DATA PROVIDED ▸
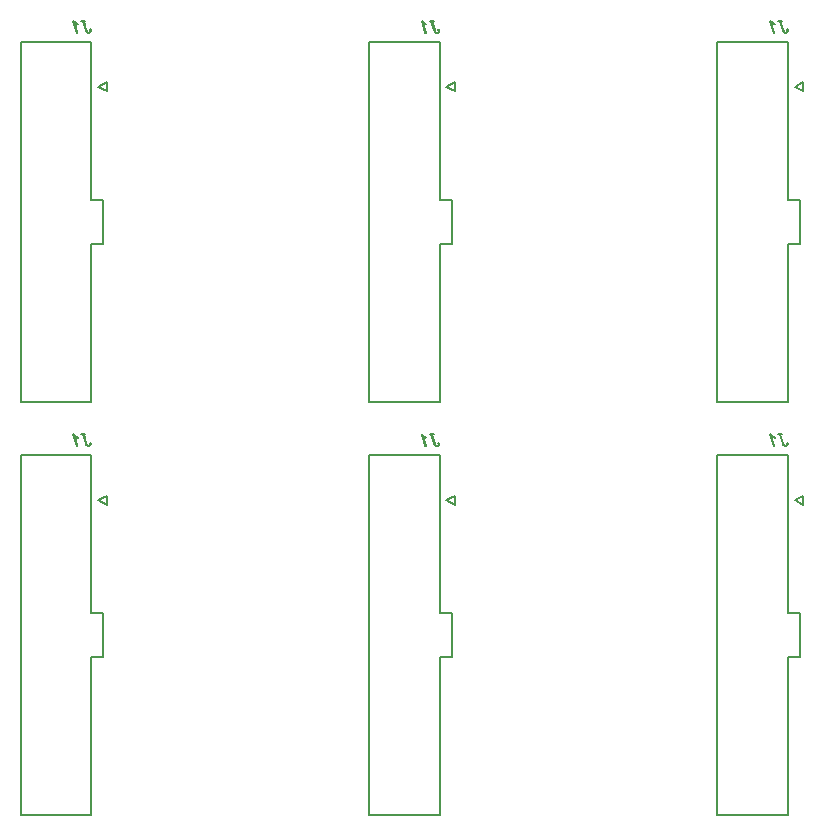
<source format=gbo>
%FSLAX46Y46*%
%MOMM*%
%ADD10C,0.150000*%
G01*
G01*
%LPD*%
D10*
X30953810Y83714288D02*
X30715714Y84523808D01*
D10*
X31001428Y83619048D02*
X30953810Y83714288D01*
D10*
X31049048Y83571432D02*
X31001428Y83619048D01*
D10*
X31144286Y83523808D02*
X31049048Y83571432D01*
D10*
X31239524Y83523808D02*
X31144286Y83523808D01*
D10*
X31334762Y83571432D02*
X31239524Y83523808D01*
D10*
X31382380Y83666664D02*
X31334762Y83571432D01*
D10*
X31382380Y83761904D02*
X31382380Y83666664D01*
D10*
X31334762Y83809520D02*
X31382380Y83761904D01*
D10*
X31287142Y83761904D02*
X31334762Y83809520D01*
D10*
X31334762Y83714288D02*
X31287142Y83761904D01*
D10*
X31001428Y83714288D02*
X30763334Y84523808D01*
D10*
X31049048Y83619048D02*
X31001428Y83714288D01*
D10*
X31144286Y83523808D02*
X31049048Y83619048D01*
D10*
X30572858Y84523808D02*
X30906190Y84523808D01*
D10*
X30239524Y83523808D02*
X30001428Y84333336D01*
D10*
X30191904Y83523808D02*
X29906190Y84523808D01*
D10*
X30049048Y84380952D02*
X29906190Y84523808D01*
D10*
X30191904Y84285712D02*
X30049048Y84380952D01*
D10*
X30287142Y84238096D02*
X30191904Y84285712D01*
D10*
X30144286Y84285712D02*
X29953810Y84380952D01*
D10*
X30287142Y84238096D02*
X30144286Y84285712D01*
D10*
X32720000Y79305000D02*
X31970000Y78930000D01*
D10*
X25430001Y82740000D02*
X25430001Y52260000D01*
D10*
X25430001Y52260000D02*
X31429999Y52260000D01*
D10*
X32430000Y65650000D02*
X32430000Y69350000D01*
D10*
X31430000Y69350000D02*
X31429999Y82740000D01*
D10*
X31429999Y82740000D02*
X25430001Y82740000D01*
D10*
X32720000Y78555000D02*
X32720000Y79305000D01*
D10*
X31970000Y78930000D02*
X32720000Y78555000D01*
D10*
X31429999Y65650000D02*
X32430000Y65650000D01*
D10*
X32430000Y69350000D02*
X31430000Y69350000D01*
D10*
X31429999Y52260000D02*
X31429999Y65650000D01*
D10*
X60453808Y48714284D02*
X60215716Y49523808D01*
D10*
X60501428Y48619048D02*
X60453808Y48714284D01*
D10*
X60549048Y48571428D02*
X60501428Y48619048D01*
D10*
X60644284Y48523808D02*
X60549048Y48571428D01*
D10*
X60739524Y48523808D02*
X60644284Y48523808D01*
D10*
X60834760Y48571428D02*
X60739524Y48523808D01*
D10*
X60882380Y48666668D02*
X60834760Y48571428D01*
D10*
X60882380Y48761904D02*
X60882380Y48666668D01*
D10*
X60834760Y48809524D02*
X60882380Y48761904D01*
D10*
X60787144Y48761904D02*
X60834760Y48809524D01*
D10*
X60834760Y48714284D02*
X60787144Y48761904D01*
D10*
X60501428Y48714284D02*
X60263332Y49523808D01*
D10*
X60549048Y48619048D02*
X60501428Y48714284D01*
D10*
X60644284Y48523808D02*
X60549048Y48619048D01*
D10*
X60072856Y49523808D02*
X60406192Y49523808D01*
D10*
X59739524Y48523808D02*
X59501428Y49333332D01*
D10*
X59691904Y48523808D02*
X59406192Y49523808D01*
D10*
X59549048Y49380952D02*
X59406192Y49523808D01*
D10*
X59691904Y49285716D02*
X59549048Y49380952D01*
D10*
X59787144Y49238096D02*
X59691904Y49285716D01*
D10*
X59644284Y49285716D02*
X59453808Y49380952D01*
D10*
X59787144Y49238096D02*
X59644284Y49285716D01*
D10*
X62220000Y44305000D02*
X61470000Y43930000D01*
D10*
X54930001Y47740000D02*
X54930001Y17260000D01*
D10*
X54930001Y17260000D02*
X60929999Y17260000D01*
D10*
X61930000Y30650000D02*
X61930000Y34350000D01*
D10*
X60930000Y34350000D02*
X60929999Y47740000D01*
D10*
X60929999Y47740000D02*
X54930001Y47740000D01*
D10*
X62220000Y43555000D02*
X62220000Y44305000D01*
D10*
X61470000Y43930000D02*
X62220000Y43555000D01*
D10*
X60929999Y30650000D02*
X61930000Y30650000D01*
D10*
X61930000Y34350000D02*
X60930000Y34350000D01*
D10*
X60929999Y17260000D02*
X60929999Y30650000D01*
D10*
X89953808Y83714288D02*
X89715712Y84523808D01*
D10*
X90001432Y83619048D02*
X89953808Y83714288D01*
D10*
X90049048Y83571432D02*
X90001432Y83619048D01*
D10*
X90144288Y83523808D02*
X90049048Y83571432D01*
D10*
X90239520Y83523808D02*
X90144288Y83523808D01*
D10*
X90334760Y83571432D02*
X90239520Y83523808D01*
D10*
X90382384Y83666664D02*
X90334760Y83571432D01*
D10*
X90382384Y83761904D02*
X90382384Y83666664D01*
D10*
X90334760Y83809520D02*
X90382384Y83761904D01*
D10*
X90287144Y83761904D02*
X90334760Y83809520D01*
D10*
X90334760Y83714288D02*
X90287144Y83761904D01*
D10*
X90001432Y83714288D02*
X89763336Y84523808D01*
D10*
X90049048Y83619048D02*
X90001432Y83714288D01*
D10*
X90144288Y83523808D02*
X90049048Y83619048D01*
D10*
X89572856Y84523808D02*
X89906192Y84523808D01*
D10*
X89239520Y83523808D02*
X89001432Y84333336D01*
D10*
X89191904Y83523808D02*
X88906192Y84523808D01*
D10*
X89049048Y84380952D02*
X88906192Y84523808D01*
D10*
X89191904Y84285712D02*
X89049048Y84380952D01*
D10*
X89287144Y84238096D02*
X89191904Y84285712D01*
D10*
X89144288Y84285712D02*
X88953808Y84380952D01*
D10*
X89287144Y84238096D02*
X89144288Y84285712D01*
D10*
X91720000Y79305000D02*
X90970000Y78930000D01*
D10*
X84430001Y82740000D02*
X84430001Y52260000D01*
D10*
X84430001Y52260000D02*
X90429999Y52260000D01*
D10*
X91430000Y65650000D02*
X91430000Y69350000D01*
D10*
X90430000Y69350000D02*
X90429999Y82740000D01*
D10*
X90429999Y82740000D02*
X84430001Y82740000D01*
D10*
X91720000Y78555000D02*
X91720000Y79305000D01*
D10*
X90970000Y78930000D02*
X91720000Y78555000D01*
D10*
X90429999Y65650000D02*
X91430000Y65650000D01*
D10*
X91430000Y69350000D02*
X90430000Y69350000D01*
D10*
X90429999Y52260000D02*
X90429999Y65650000D01*
D10*
X30953810Y48714284D02*
X30715714Y49523808D01*
D10*
X31001428Y48619048D02*
X30953810Y48714284D01*
D10*
X31049048Y48571428D02*
X31001428Y48619048D01*
D10*
X31144286Y48523808D02*
X31049048Y48571428D01*
D10*
X31239524Y48523808D02*
X31144286Y48523808D01*
D10*
X31334762Y48571428D02*
X31239524Y48523808D01*
D10*
X31382380Y48666668D02*
X31334762Y48571428D01*
D10*
X31382380Y48761904D02*
X31382380Y48666668D01*
D10*
X31334762Y48809524D02*
X31382380Y48761904D01*
D10*
X31287142Y48761904D02*
X31334762Y48809524D01*
D10*
X31334762Y48714284D02*
X31287142Y48761904D01*
D10*
X31001428Y48714284D02*
X30763334Y49523808D01*
D10*
X31049048Y48619048D02*
X31001428Y48714284D01*
D10*
X31144286Y48523808D02*
X31049048Y48619048D01*
D10*
X30572858Y49523808D02*
X30906190Y49523808D01*
D10*
X30239524Y48523808D02*
X30001428Y49333332D01*
D10*
X30191904Y48523808D02*
X29906190Y49523808D01*
D10*
X30049048Y49380952D02*
X29906190Y49523808D01*
D10*
X30191904Y49285716D02*
X30049048Y49380952D01*
D10*
X30287142Y49238096D02*
X30191904Y49285716D01*
D10*
X30144286Y49285716D02*
X29953810Y49380952D01*
D10*
X30287142Y49238096D02*
X30144286Y49285716D01*
D10*
X32720000Y44305000D02*
X31970000Y43930000D01*
D10*
X25430001Y47740000D02*
X25430001Y17260000D01*
D10*
X25430001Y17260000D02*
X31429999Y17260000D01*
D10*
X32430000Y30650000D02*
X32430000Y34350000D01*
D10*
X31430000Y34350000D02*
X31429999Y47740000D01*
D10*
X31429999Y47740000D02*
X25430001Y47740000D01*
D10*
X32720000Y43555000D02*
X32720000Y44305000D01*
D10*
X31970000Y43930000D02*
X32720000Y43555000D01*
D10*
X31429999Y30650000D02*
X32430000Y30650000D01*
D10*
X32430000Y34350000D02*
X31430000Y34350000D01*
D10*
X31429999Y17260000D02*
X31429999Y30650000D01*
D10*
X89953808Y48714284D02*
X89715712Y49523808D01*
D10*
X90001432Y48619048D02*
X89953808Y48714284D01*
D10*
X90049048Y48571428D02*
X90001432Y48619048D01*
D10*
X90144288Y48523808D02*
X90049048Y48571428D01*
D10*
X90239520Y48523808D02*
X90144288Y48523808D01*
D10*
X90334760Y48571428D02*
X90239520Y48523808D01*
D10*
X90382384Y48666668D02*
X90334760Y48571428D01*
D10*
X90382384Y48761904D02*
X90382384Y48666668D01*
D10*
X90334760Y48809524D02*
X90382384Y48761904D01*
D10*
X90287144Y48761904D02*
X90334760Y48809524D01*
D10*
X90334760Y48714284D02*
X90287144Y48761904D01*
D10*
X90001432Y48714284D02*
X89763336Y49523808D01*
D10*
X90049048Y48619048D02*
X90001432Y48714284D01*
D10*
X90144288Y48523808D02*
X90049048Y48619048D01*
D10*
X89572856Y49523808D02*
X89906192Y49523808D01*
D10*
X89239520Y48523808D02*
X89001432Y49333332D01*
D10*
X89191904Y48523808D02*
X88906192Y49523808D01*
D10*
X89049048Y49380952D02*
X88906192Y49523808D01*
D10*
X89191904Y49285716D02*
X89049048Y49380952D01*
D10*
X89287144Y49238096D02*
X89191904Y49285716D01*
D10*
X89144288Y49285716D02*
X88953808Y49380952D01*
D10*
X89287144Y49238096D02*
X89144288Y49285716D01*
D10*
X91720000Y44305000D02*
X90970000Y43930000D01*
D10*
X84430001Y47740000D02*
X84430001Y17260000D01*
D10*
X84430001Y17260000D02*
X90429999Y17260000D01*
D10*
X91430000Y30650000D02*
X91430000Y34350000D01*
D10*
X90430000Y34350000D02*
X90429999Y47740000D01*
D10*
X90429999Y47740000D02*
X84430001Y47740000D01*
D10*
X91720000Y43555000D02*
X91720000Y44305000D01*
D10*
X90970000Y43930000D02*
X91720000Y43555000D01*
D10*
X90429999Y30650000D02*
X91430000Y30650000D01*
D10*
X91430000Y34350000D02*
X90430000Y34350000D01*
D10*
X90429999Y17260000D02*
X90429999Y30650000D01*
D10*
X60453808Y83714288D02*
X60215716Y84523808D01*
D10*
X60501428Y83619048D02*
X60453808Y83714288D01*
D10*
X60549048Y83571432D02*
X60501428Y83619048D01*
D10*
X60644284Y83523808D02*
X60549048Y83571432D01*
D10*
X60739524Y83523808D02*
X60644284Y83523808D01*
D10*
X60834760Y83571432D02*
X60739524Y83523808D01*
D10*
X60882380Y83666664D02*
X60834760Y83571432D01*
D10*
X60882380Y83761904D02*
X60882380Y83666664D01*
D10*
X60834760Y83809520D02*
X60882380Y83761904D01*
D10*
X60787144Y83761904D02*
X60834760Y83809520D01*
D10*
X60834760Y83714288D02*
X60787144Y83761904D01*
D10*
X60501428Y83714288D02*
X60263332Y84523808D01*
D10*
X60549048Y83619048D02*
X60501428Y83714288D01*
D10*
X60644284Y83523808D02*
X60549048Y83619048D01*
D10*
X60072856Y84523808D02*
X60406192Y84523808D01*
D10*
X59739524Y83523808D02*
X59501428Y84333336D01*
D10*
X59691904Y83523808D02*
X59406192Y84523808D01*
D10*
X59549048Y84380952D02*
X59406192Y84523808D01*
D10*
X59691904Y84285712D02*
X59549048Y84380952D01*
D10*
X59787144Y84238096D02*
X59691904Y84285712D01*
D10*
X59644284Y84285712D02*
X59453808Y84380952D01*
D10*
X59787144Y84238096D02*
X59644284Y84285712D01*
D10*
X62220000Y79305000D02*
X61470000Y78930000D01*
D10*
X54930001Y82740000D02*
X54930001Y52260000D01*
D10*
X54930001Y52260000D02*
X60929999Y52260000D01*
D10*
X61930000Y65650000D02*
X61930000Y69350000D01*
D10*
X60930000Y69350000D02*
X60929999Y82740000D01*
D10*
X60929999Y82740000D02*
X54930001Y82740000D01*
D10*
X62220000Y78555000D02*
X62220000Y79305000D01*
D10*
X61470000Y78930000D02*
X62220000Y78555000D01*
D10*
X60929999Y65650000D02*
X61930000Y65650000D01*
D10*
X61930000Y69350000D02*
X60930000Y69350000D01*
D10*
X60929999Y52260000D02*
X60929999Y65650000D01*
G75*
M02*

</source>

YOUR ASSIGNMENT ▸
Would you retype exactly the lines above, from the line with "X61470000Y78930000D01*" to the line with "X62220000Y78555000D02*", with both end lines kept and nothing more?

EXERCISE OUTPUT ▸
X61470000Y78930000D01*
D10*
X54930001Y82740000D02*
X54930001Y52260000D01*
D10*
X54930001Y52260000D02*
X60929999Y52260000D01*
D10*
X61930000Y65650000D02*
X61930000Y69350000D01*
D10*
X60930000Y69350000D02*
X60929999Y82740000D01*
D10*
X60929999Y82740000D02*
X54930001Y82740000D01*
D10*
X62220000Y78555000D02*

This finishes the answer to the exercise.